### Short task
Arrange every line in the rows below as a numbered list, leaving out any blank lines.

Start Supplied data

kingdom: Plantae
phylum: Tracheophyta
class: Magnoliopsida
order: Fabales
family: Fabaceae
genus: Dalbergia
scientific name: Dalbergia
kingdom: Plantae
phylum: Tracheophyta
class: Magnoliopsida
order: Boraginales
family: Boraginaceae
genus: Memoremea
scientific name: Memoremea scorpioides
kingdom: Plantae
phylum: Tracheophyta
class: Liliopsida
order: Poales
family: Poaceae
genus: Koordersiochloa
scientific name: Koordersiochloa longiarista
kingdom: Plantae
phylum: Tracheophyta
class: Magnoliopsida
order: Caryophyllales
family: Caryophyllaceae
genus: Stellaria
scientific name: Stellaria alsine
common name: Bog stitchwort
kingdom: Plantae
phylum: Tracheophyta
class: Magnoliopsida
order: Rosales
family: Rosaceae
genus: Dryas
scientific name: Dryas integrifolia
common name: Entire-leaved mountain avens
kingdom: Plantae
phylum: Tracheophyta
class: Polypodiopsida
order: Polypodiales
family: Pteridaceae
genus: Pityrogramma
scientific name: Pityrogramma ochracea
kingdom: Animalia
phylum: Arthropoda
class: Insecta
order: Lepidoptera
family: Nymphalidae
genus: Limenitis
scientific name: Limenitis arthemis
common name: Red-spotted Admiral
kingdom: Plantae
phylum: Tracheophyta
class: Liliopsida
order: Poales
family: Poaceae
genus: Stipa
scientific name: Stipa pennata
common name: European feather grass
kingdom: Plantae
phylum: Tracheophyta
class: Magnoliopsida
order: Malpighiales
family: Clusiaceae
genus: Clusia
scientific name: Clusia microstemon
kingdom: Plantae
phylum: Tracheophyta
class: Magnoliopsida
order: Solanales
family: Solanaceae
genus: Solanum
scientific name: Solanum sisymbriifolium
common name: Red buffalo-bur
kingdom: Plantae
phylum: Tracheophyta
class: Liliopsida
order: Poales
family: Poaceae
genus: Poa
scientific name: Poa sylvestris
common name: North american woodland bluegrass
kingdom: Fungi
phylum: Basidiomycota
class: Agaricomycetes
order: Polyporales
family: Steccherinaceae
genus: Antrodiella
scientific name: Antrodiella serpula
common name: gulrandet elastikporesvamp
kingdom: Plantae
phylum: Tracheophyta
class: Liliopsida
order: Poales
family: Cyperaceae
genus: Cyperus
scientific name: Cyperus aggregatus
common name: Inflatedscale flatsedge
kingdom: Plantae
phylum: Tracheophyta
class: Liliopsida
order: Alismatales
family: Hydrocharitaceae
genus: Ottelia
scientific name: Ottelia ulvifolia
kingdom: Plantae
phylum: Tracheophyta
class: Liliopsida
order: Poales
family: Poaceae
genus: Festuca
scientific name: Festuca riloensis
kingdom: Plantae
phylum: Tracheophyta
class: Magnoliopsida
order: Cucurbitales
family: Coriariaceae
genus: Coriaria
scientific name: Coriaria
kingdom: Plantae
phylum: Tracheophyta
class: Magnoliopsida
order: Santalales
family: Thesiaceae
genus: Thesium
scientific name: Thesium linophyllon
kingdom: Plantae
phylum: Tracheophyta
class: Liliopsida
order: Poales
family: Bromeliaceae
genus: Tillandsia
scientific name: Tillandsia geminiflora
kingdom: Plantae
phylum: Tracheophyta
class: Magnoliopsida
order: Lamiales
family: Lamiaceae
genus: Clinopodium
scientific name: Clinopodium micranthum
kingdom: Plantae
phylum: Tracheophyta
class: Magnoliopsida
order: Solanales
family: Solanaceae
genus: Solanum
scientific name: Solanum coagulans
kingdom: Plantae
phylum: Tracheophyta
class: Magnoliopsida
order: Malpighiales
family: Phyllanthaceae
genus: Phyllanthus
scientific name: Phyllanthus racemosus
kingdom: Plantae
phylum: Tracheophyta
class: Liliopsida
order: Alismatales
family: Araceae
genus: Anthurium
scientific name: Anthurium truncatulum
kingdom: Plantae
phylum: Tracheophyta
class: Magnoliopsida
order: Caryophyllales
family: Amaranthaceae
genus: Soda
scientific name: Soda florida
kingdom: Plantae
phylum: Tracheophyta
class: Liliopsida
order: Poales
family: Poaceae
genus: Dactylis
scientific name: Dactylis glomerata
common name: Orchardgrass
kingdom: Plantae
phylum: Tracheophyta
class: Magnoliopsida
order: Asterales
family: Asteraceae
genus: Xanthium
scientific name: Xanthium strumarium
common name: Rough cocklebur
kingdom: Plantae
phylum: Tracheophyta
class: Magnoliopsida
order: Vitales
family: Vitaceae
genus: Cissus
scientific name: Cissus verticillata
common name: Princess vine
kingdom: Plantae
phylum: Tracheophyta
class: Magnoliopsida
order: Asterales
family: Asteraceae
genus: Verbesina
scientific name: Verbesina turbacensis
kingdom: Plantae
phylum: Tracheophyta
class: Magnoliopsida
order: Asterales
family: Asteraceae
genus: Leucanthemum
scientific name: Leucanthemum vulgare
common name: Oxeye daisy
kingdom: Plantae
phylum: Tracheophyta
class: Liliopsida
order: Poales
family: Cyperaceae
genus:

End Supplied data

### Exercise solution
1. kingdom: Plantae
2. phylum: Tracheophyta
3. class: Magnoliopsida
4. order: Fabales
5. family: Fabaceae
6. genus: Dalbergia
7. scientific name: Dalbergia
8. kingdom: Plantae
9. phylum: Tracheophyta
10. class: Magnoliopsida
11. order: Boraginales
12. family: Boraginaceae
13. genus: Memoremea
14. scientific name: Memoremea scorpioides
15. kingdom: Plantae
16. phylum: Tracheophyta
17. class: Liliopsida
18. order: Poales
19. family: Poaceae
20. genus: Koordersiochloa
21. scientific name: Koordersiochloa longiarista
22. kingdom: Plantae
23. phylum: Tracheophyta
24. class: Magnoliopsida
25. order: Caryophyllales
26. family: Caryophyllaceae
27. genus: Stellaria
28. scientific name: Stellaria alsine
29. common name: Bog stitchwort
30. kingdom: Plantae
31. phylum: Tracheophyta
32. class: Magnoliopsida
33. order: Rosales
34. family: Rosaceae
35. genus: Dryas
36. scientific name: Dryas integrifolia
37. common name: Entire-leaved mountain avens
38. kingdom: Plantae
39. phylum: Tracheophyta
40. class: Polypodiopsida
41. order: Polypodiales
42. family: Pteridaceae
43. genus: Pityrogramma
44. scientific name: Pityrogramma ochracea
45. kingdom: Animalia
46. phylum: Arthropoda
47. class: Insecta
48. order: Lepidoptera
49. family: Nymphalidae
50. genus: Limenitis
51. scientific name: Limenitis arthemis
52. common name: Red-spotted Admiral
53. kingdom: Plantae
54. phylum: Tracheophyta
55. class: Liliopsida
56. order: Poales
57. family: Poaceae
58. genus: Stipa
59. scientific name: Stipa pennata
60. common name: European feather grass
61. kingdom: Plantae
62. phylum: Tracheophyta
63. class: Magnoliopsida
64. order: Malpighiales
65. family: Clusiaceae
66. genus: Clusia
67. scientific name: Clusia microstemon
68. kingdom: Plantae
69. phylum: Tracheophyta
70. class: Magnoliopsida
71. order: Solanales
72. family: Solanaceae
73. genus: Solanum
74. scientific name: Solanum sisymbriifolium
75. common name: Red buffalo-bur
76. kingdom: Plantae
77. phylum: Tracheophyta
78. class: Liliopsida
79. order: Poales
80. family: Poaceae
81. genus: Poa
82. scientific name: Poa sylvestris
83. common name: North american woodland bluegrass
84. kingdom: Fungi
85. phylum: Basidiomycota
86. class: Agaricomycetes
87. order: Polyporales
88. family: Steccherinaceae
89. genus: Antrodiella
90. scientific name: Antrodiella serpula
91. common name: gulrandet elastikporesvamp
92. kingdom: Plantae
93. phylum: Tracheophyta
94. class: Liliopsida
95. order: Poales
96. family: Cyperaceae
97. genus: Cyperus
98. scientific name: Cyperus aggregatus
99. common name: Inflatedscale flatsedge
100. kingdom: Plantae
101. phylum: Tracheophyta
102. class: Liliopsida
103. order: Alismatales
104. family: Hydrocharitaceae
105. genus: Ottelia
106. scientific name: Ottelia ulvifolia
107. kingdom: Plantae
108. phylum: Tracheophyta
109. class: Liliopsida
110. order: Poales
111. family: Poaceae
112. genus: Festuca
113. scientific name: Festuca riloensis
114. kingdom: Plantae
115. phylum: Tracheophyta
116. class: Magnoliopsida
117. order: Cucurbitales
118. family: Coriariaceae
119. genus: Coriaria
120. scientific name: Coriaria
121. kingdom: Plantae
122. phylum: Tracheophyta
123. class: Magnoliopsida
124. order: Santalales
125. family: Thesiaceae
126. genus: Thesium
127. scientific name: Thesium linophyllon
128. kingdom: Plantae
129. phylum: Tracheophyta
130. class: Liliopsida
131. order: Poales
132. family: Bromeliaceae
133. genus: Tillandsia
134. scientific name: Tillandsia geminiflora
135. kingdom: Plantae
136. phylum: Tracheophyta
137. class: Magnoliopsida
138. order: Lamiales
139. family: Lamiaceae
140. genus: Clinopodium
141. scientific name: Clinopodium micranthum
142. kingdom: Plantae
143. phylum: Tracheophyta
144. class: Magnoliopsida
145. order: Solanales
146. family: Solanaceae
147. genus: Solanum
148. scientific name: Solanum coagulans
149. kingdom: Plantae
150. phylum: Tracheophyta
151. class: Magnoliopsida
152. order: Malpighiales
153. family: Phyllanthaceae
154. genus: Phyllanthus
155. scientific name: Phyllanthus racemosus
156. kingdom: Plantae
157. phylum: Tracheophyta
158. class: Liliopsida
159. order: Alismatales
160. family: Araceae
161. genus: Anthurium
162. scientific name: Anthurium truncatulum
163. kingdom: Plantae
164. phylum: Tracheophyta
165. class: Magnoliopsida
166. order: Caryophyllales
167. family: Amaranthaceae
168. genus: Soda
169. scientific name: Soda florida
170. kingdom: Plantae
171. phylum: Tracheophyta
172. class: Liliopsida
173. order: Poales
174. family: Poaceae
175. genus: Dactylis
176. scientific name: Dactylis glomerata
177. common name: Orchardgrass
178. kingdom: Plantae
179. phylum: Tracheophyta
180. class: Magnoliopsida
181. order: Asterales
182. family: Asteraceae
183. genus: Xanthium
184. scientific name: Xanthium strumarium
185. common name: Rough cocklebur
186. kingdom: Plantae
187. phylum: Tracheophyta
188. class: Magnoliopsida
189. order: Vitales
190. family: Vitaceae
191. genus: Cissus
192. scientific name: Cissus verticillata
193. common name: Princess vine
194. kingdom: Plantae
195. phylum: Tracheophyta
196. class: Magnoliopsida
197. order: Asterales
198. family: Asteraceae
199. genus: Verbesina
200. scientific name: Verbesina turbacensis
201. kingdom: Plantae
202. phylum: Tracheophyta
203. class: Magnoliopsida
204. order: Asterales
205. family: Asteraceae
206. genus: Leucanthemum
207. scientific name: Leucanthemum vulgare
208. common name: Oxeye daisy
209. kingdom: Plantae
210. phylum: Tracheophyta
211. class: Liliopsida
212. order: Poales
213. family: Cyperaceae
214. genus:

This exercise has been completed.